A Robust and Power-Efficient Power Line Interference Canceling VLSI Design

The electric generators functional performance is prone to suffer from harmonic distortions such as first, second, and third-order. This work proposes a low power dissipation VLSI hardware architecture for a robust power line interference canceling (PLIC). Our proposed Least Mean Square (LMS) architecture has just four clock cycles of latency per sample. The Harmonic Generator (HG) architectures are exploited and optimized in their arithmetic operations. We substituted conventional multiplier by adders and shifters, and used efficient and previously published squared multipliers. In particular, the Vedic multiplier architecture is proven to be an efficient alternative for use in the HG. Our VLSI synthesis results show that the proposed approach, combining the optimized adaptive filters LMS and HG's hardware architecture, turns the PLIC VLSI structure robust and power-efficient by effectively suppressing interferences in both ECG (Electrocardiogram) and EEG (Electroencephalogram) signals.
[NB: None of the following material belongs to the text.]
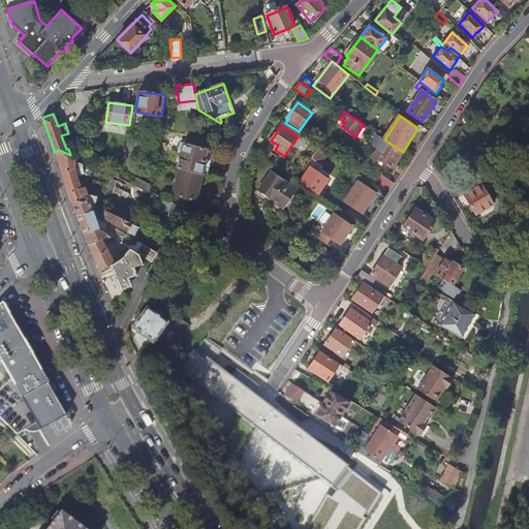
[(392,167),(403,152),(384,139),(374,132),(372,135),(367,144),(376,151),(373,155),(392,167)]
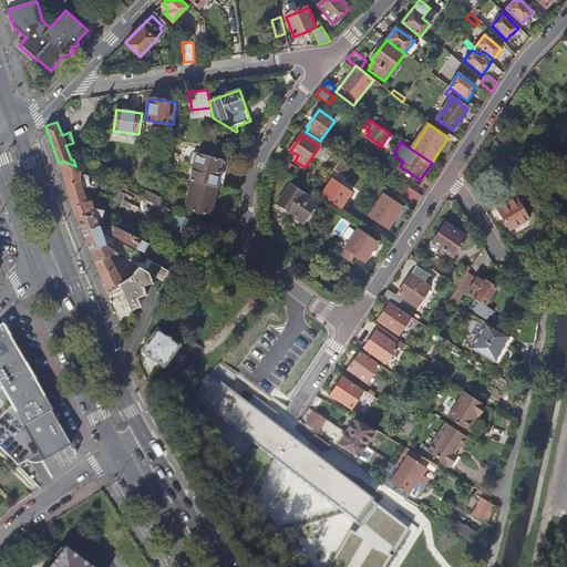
[(194,163),(189,178),(193,179),(216,186),(222,187),(228,162),(194,152),(192,162),(194,163)]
Notably, the PLIC architecture is more efficient in the circuit area and power dissipation with the Vedic multiplier in the HG, with savings of up to 40% in total power and 15% in VLSI area, compared to the state-of-the-art solution.

Automated summary

This work proposes a low power dissipation VLSI hardware architecture for a robust power line interference canceling (PLIC). By combining optimized adaptive filters LMS and HG's hardware architecture, the PLIC VLSI structure effectively suppresses interferences in both ECG and EEG signals, with significant power and area savings compared to the state-of-the-art solution.